The Odyssey was structured in five sections alternating between narrative and reflections. The section titles are “Leaving,” “Scorching Sun,” “Nước – My Country,” “Light of Hope,” “Beyond the Seas.” Each section, in turn, consisted of between two and four episodes. This made for a rather elaborate literary structure, which could not be followed in the program book because the lighting was too low. Nevertheless, there was a clear sense that the content was resonating with those Vietnamese in the audience, whose personal experiences had obviated the need for explanatory text. Those of us “on the outside” could appreciate that sensitive nerves were being touched; but we could also appreciate the artfulness of that touch, regardless of how unfamiliar both text and subtext were. This was particularly the case when the music was at its most intense and did not require “literal translation.” This involved not only Nakagawa’s explosive Taiko technique but also the haunting sonorities of Cantrell’s throat singing.

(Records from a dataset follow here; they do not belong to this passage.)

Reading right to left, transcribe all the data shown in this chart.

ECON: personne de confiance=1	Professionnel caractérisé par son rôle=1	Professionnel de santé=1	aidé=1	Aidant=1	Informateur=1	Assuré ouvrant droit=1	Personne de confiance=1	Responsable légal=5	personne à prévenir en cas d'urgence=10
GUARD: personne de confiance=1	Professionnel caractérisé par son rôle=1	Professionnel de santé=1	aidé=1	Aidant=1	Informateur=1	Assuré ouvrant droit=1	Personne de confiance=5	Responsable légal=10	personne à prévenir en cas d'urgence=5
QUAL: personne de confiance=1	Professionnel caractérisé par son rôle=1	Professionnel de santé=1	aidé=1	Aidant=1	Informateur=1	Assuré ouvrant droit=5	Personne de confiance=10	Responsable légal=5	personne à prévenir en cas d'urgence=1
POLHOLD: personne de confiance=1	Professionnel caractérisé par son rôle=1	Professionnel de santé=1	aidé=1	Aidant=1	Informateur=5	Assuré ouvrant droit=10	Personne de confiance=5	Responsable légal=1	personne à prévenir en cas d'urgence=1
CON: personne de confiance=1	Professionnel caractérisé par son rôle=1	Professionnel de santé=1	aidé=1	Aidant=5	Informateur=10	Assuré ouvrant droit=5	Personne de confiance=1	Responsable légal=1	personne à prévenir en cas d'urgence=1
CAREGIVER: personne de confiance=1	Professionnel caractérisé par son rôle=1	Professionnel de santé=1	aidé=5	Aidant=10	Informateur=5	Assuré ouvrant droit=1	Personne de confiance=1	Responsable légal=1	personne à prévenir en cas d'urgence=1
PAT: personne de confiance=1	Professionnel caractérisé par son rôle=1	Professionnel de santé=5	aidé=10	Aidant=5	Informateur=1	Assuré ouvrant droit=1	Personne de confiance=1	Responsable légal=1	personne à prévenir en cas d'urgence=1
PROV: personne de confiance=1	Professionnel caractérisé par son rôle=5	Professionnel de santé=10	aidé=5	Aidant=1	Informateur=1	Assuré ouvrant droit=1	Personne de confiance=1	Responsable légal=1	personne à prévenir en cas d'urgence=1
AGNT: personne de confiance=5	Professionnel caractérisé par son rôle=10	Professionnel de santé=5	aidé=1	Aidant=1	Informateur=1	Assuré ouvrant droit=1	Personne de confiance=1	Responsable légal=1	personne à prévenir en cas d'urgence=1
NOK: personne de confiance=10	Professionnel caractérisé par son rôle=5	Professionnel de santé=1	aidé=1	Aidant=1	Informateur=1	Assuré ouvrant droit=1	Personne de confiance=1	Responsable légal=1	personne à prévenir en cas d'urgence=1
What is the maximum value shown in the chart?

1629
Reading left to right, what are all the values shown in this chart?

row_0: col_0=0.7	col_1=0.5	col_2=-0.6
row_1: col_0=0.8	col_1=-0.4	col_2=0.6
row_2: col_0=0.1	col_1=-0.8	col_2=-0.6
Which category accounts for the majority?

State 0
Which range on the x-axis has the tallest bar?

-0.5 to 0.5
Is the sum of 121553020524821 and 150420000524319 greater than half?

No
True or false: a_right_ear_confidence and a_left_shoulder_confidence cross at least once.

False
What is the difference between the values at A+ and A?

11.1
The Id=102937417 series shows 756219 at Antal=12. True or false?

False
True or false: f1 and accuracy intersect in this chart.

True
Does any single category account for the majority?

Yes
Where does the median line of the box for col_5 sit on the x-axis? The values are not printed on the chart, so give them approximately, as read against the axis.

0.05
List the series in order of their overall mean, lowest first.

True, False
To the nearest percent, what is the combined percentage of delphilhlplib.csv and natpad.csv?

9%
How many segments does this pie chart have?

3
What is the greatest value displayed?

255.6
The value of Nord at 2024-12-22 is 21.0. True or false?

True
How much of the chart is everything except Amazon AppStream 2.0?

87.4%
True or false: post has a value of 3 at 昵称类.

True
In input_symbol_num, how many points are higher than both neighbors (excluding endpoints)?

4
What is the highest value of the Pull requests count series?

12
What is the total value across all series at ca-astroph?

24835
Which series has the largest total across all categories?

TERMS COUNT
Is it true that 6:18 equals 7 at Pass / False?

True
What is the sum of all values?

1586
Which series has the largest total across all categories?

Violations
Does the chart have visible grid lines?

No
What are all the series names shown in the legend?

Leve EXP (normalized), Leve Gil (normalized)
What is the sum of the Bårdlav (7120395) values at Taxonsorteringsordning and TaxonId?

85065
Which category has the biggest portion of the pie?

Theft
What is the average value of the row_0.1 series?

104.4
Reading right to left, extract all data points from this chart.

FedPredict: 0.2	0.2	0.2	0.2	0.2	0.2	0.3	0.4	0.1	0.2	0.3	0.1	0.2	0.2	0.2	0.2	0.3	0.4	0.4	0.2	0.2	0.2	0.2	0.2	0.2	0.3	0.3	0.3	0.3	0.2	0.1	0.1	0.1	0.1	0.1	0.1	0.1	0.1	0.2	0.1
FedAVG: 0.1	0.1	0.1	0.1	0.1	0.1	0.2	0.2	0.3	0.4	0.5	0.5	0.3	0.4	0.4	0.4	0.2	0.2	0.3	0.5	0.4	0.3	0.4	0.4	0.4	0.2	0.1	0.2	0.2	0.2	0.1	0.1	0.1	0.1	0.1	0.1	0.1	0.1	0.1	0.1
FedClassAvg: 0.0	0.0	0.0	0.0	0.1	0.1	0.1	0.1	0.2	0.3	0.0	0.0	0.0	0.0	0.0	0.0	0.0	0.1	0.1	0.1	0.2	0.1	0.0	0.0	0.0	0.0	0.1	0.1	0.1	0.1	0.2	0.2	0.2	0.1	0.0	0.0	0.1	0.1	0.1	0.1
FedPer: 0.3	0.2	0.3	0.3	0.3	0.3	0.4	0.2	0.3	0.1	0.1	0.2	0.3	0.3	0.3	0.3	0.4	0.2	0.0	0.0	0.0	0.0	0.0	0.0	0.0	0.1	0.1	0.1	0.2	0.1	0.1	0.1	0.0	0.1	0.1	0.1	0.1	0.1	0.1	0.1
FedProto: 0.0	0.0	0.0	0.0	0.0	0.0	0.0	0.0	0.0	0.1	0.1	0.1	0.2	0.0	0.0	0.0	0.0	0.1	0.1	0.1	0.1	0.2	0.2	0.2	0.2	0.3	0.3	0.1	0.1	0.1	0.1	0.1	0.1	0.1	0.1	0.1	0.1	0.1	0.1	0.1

The second half of the program was a selection of six songs performed by The VA’V. Again the lights were too low to follow the program, but Võ provided her own descriptions of the selections. She had composed her own “Lullaby for a Country” to open the set, followed by her arrangements of two Vietnamese folk songs (the second with assistance from Jacob Garchik). There were also two world premieres by Matthew J. Fountain (“The Cycle”) and Osam Ezzeldin (“Day Dream”), both of which suggested that traditional Vietnamese instruments could be just as expressive in performing music from other countries. The most stunning examples of this latter principle, however, was an arrangement of George Gershwin’s “Summertime,” whose original vocal qualities were marvelously refracted through Võ’s monochord performance. The set then concluded with Võ’s “Go Hunting,” which provided an extended opportunity for inventive jamming by all members of her quartet.